───── Text section

“Six, five, four…” the ancient countdown began. “Three, two, ONE!” A last cheer went up at the doomed Boonville Lodge that would close forever in two days. “HAPPY NEW YEAR!”
And it was happy, and it was a new year, and everyone embraced, and a comfortably plump woman flung her sweet arms around my neck and gave me an optimistic kiss as cameras flashed, balloons popped and glittery confetti seemed to rain down from the ceiling as the jubilant crowd broke into Auld Lang Syne.
Proprietor and host Tom Towey moved round the packed house filling champagne flutes to their unquenchable brims. Everyone seemed to be talking at once, trying to be heard over the music and celebratory din. One party of women danced among themselves, a blue-haired gent staggered out sloshing a glass of scotch onto his suit. It was raining outside and some poor fool was laying face down in a puddle, too drunk to stand, laughing with strangled delight, infinitely amused with his plight.
Deputies Squires and Walker separately cruised past, exchanging wry remarks on their radios.
“I think he turned 21 recently.”

──────────

### What to do
**1.** Rewrite the Boonville Lodge story from "Proprietor and host" to "on their radios.", replacing "champagne flutes" with "wine glasses".
**2.** Answer these questions using the Boonville Lodge story.
(a) In how many days would the lodge close for good?
(b) Who was the proprietor and host?
(c) What song did the crowd start singing?
**3.** Carry on the Boonville Lodge story from its last line.

───── Data below

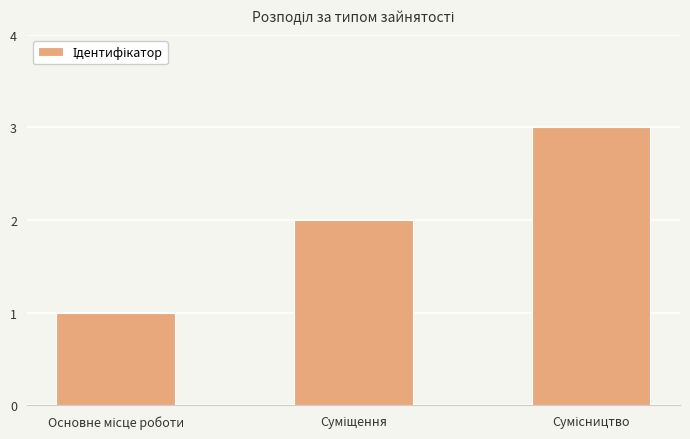

What is the sum of all values?

6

──────────

### Answers for each item
**1.**
Proprietor and host Tom Towey moved round the packed house filling wine glasses to their unquenchable brims. Everyone seemed to be talking at once, trying to be heard over the music and celebratory din. One party of women danced among themselves, a blue-haired gent staggered out sloshing a glass of scotch onto his suit. It was raining outside and some poor fool was laying face down in a puddle, too drunk to stand, laughing with strangled delight, infinitely amused with his plight.
Deputies Squires and Walker separately cruised past, exchanging wry remarks on their radios.

**2.**
(a) Two days.
(b) Tom Towey.
(c) Auld Lang Syne.

**3.**
“Yeah. He’s a legal alcoholic now.”
“And he’s got a roof over his head tonight — the roof of his car!”
Refugees from more sedate parties down the street were hurrying along, hoping to crash the gate and get in without paying the Lodge's $10 cover charge. Piece of cake. The doorman had gone to the men’s room.
The long pepperwood bar, crowded three deep with the thirsty partygoers in a variety of silly hats, seemed to sag under the weight of a huge clutter of neglected cocktails and abandoned beer bottles. The bartenders, oddly alien in their sobriety, saluted behind their ears and cocked their heads quizzically at the slurred and mumbled orders coming from the writhing confusion on the customer side of the bar.
Amidst the pandemonium, a table elegantly covered in starched linen and polished chaffing dishes lay spread with a full moon of camembert ringed with water crackers. There were filleted flanks of smoked salmon on silver salvers, piles of sliced thuringer and muenster, mounds of diced cheddar and pepper jack, chicken wings, fish sticks, dips and sauces — an island of undisturbed nutrition in a flood of alcohol. Dorothy Parker and Ernest Hemingway were chatting in a dark corner. Simply everyone was there.
An unknown bum had slipped in uncontested and was edging in the direction of the hors d’oeuvre table, having downed the dregs of an abandoned martini. His hand ventured tentatively toward a cracker. An angry voice shouted, “Hey, you!” Heads turned and suddenly the crowd was ravenous. They fell upon the food and devoured it in an instant. The bum was jostled out the door without a crumb. C’est le vie! You can be a bum, but unless you're a Boonville bum get away from the hors d'oeuvres.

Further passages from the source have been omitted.